▶ _TASK DIRECTIONS_:
Any picture in the entries is to be skipped, while everything else is transcribed word for word.

▬▬▬▬▬▬

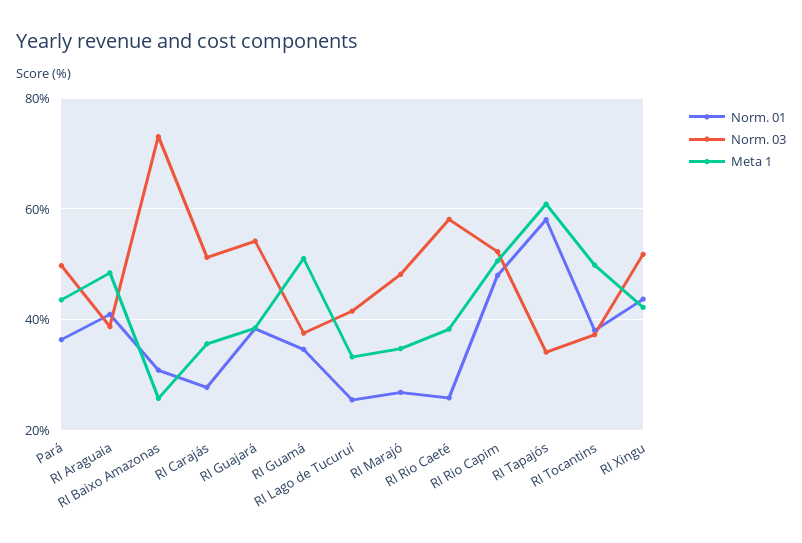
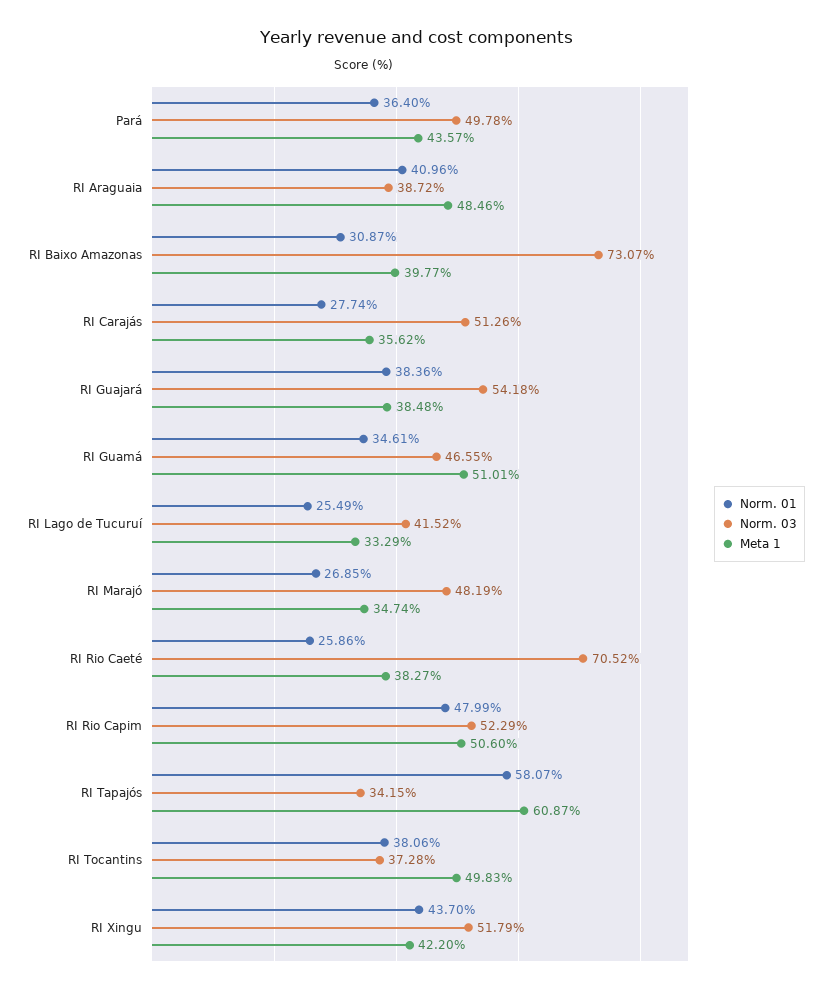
  {
    "Norm. 01": {
      "Pará": 36.4,
      "RI Araguaia": 40.96,
      "RI Baixo Amazonas": 30.87,
      "RI Carajás": 27.74,
      "RI Guajará": 38.36,
      "RI Guamá": 34.61,
      "RI Lago de Tucuruí": 25.49,
      "RI Marajó": 26.85,
      "RI Rio Caeté": 25.86,
      "RI Rio Capim": 47.99,
      "RI Tapajós": 58.07,
      "RI Tocantins": 38.06,
      "RI Xingu": 43.7
    },
    "Norm. 03": {
      "Pará": 49.78,
      "RI Araguaia": 38.72,
      "RI Baixo Amazonas": 73.07,
      "RI Carajás": 51.26,
      "RI Guajará": 54.18,
-     "RI Guamá": 38,
+     "RI Guamá": 46.55,
      "RI Lago de Tucuruí": 41.52,
      "RI Marajó": 48.19,
-     "RI Rio Caeté": 58,
+     "RI Rio Caeté": 70.52,
      "RI Rio Capim": 52.29,
      "RI Tapajós": 34.15,
      "RI Tocantins": 37.28,
      "RI Xingu": 51.79
    },
    "Meta 1": {
      "Pará": 43.57,
      "RI Araguaia": 48.46,
-     "RI Baixo Amazonas": 26,
+     "RI Baixo Amazonas": 39.77,
      "RI Carajás": 35.62,
      "RI Guajará": 38.48,
      "RI Guamá": 51.01,
      "RI Lago de Tucuruí": 33.29,
      "RI Marajó": 34.74,
      "RI Rio Caeté": 38.27,
      "RI Rio Capim": 50.6,
      "RI Tapajós": 60.87,
      "RI Tocantins": 49.83,
      "RI Xingu": 42.2
    }
  }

▬▬▬▬▬▬

▶ _EXPECTED ANSWER_:
  {
    "Norm. 01": {
      "Pará": 36.4,
      "RI Araguaia": 40.96,
      "RI Baixo Amazonas": 30.87,
      "RI Carajás": 27.74,
      "RI Guajará": 38.36,
      "RI Guamá": 34.61,
      "RI Lago de Tucuruí": 25.49,
      "RI Marajó": 26.85,
      "RI Rio Caeté": 25.86,
      "RI Rio Capim": 47.99,
      "RI Tapajós": 58.07,
      "RI Tocantins": 38.06,
      "RI Xingu": 43.7
    },
    "Norm. 03": {
      "Pará": 49.78,
      "RI Araguaia": 38.72,
      "RI Baixo Amazonas": 73.07,
      "RI Carajás": 51.26,
      "RI Guajará": 54.18,
-     "RI Guamá": 38,
+     "RI Guamá": 46.55,
      "RI Lago de Tucuruí": 41.52,
      "RI Marajó": 48.19,
-     "RI Rio Caeté": 58,
+     "RI Rio Caeté": 70.52,
      "RI Rio Capim": 52.29,
      "RI Tapajós": 34.15,
      "RI Tocantins": 37.28,
      "RI Xingu": 51.79
    },
    "Meta 1": {
      "Pará": 43.57,
      "RI Araguaia": 48.46,
-     "RI Baixo Amazonas": 26,
+     "RI Baixo Amazonas": 39.77,
      "RI Carajás": 35.62,
      "RI Guajará": 38.48,
      "RI Guamá": 51.01,
      "RI Lago de Tucuruí": 33.29,
      "RI Marajó": 34.74,
      "RI Rio Caeté": 38.27,
      "RI Rio Capim": 50.6,
      "RI Tapajós": 60.87,
      "RI Tocantins": 49.83,
      "RI Xingu": 42.2
    }
  }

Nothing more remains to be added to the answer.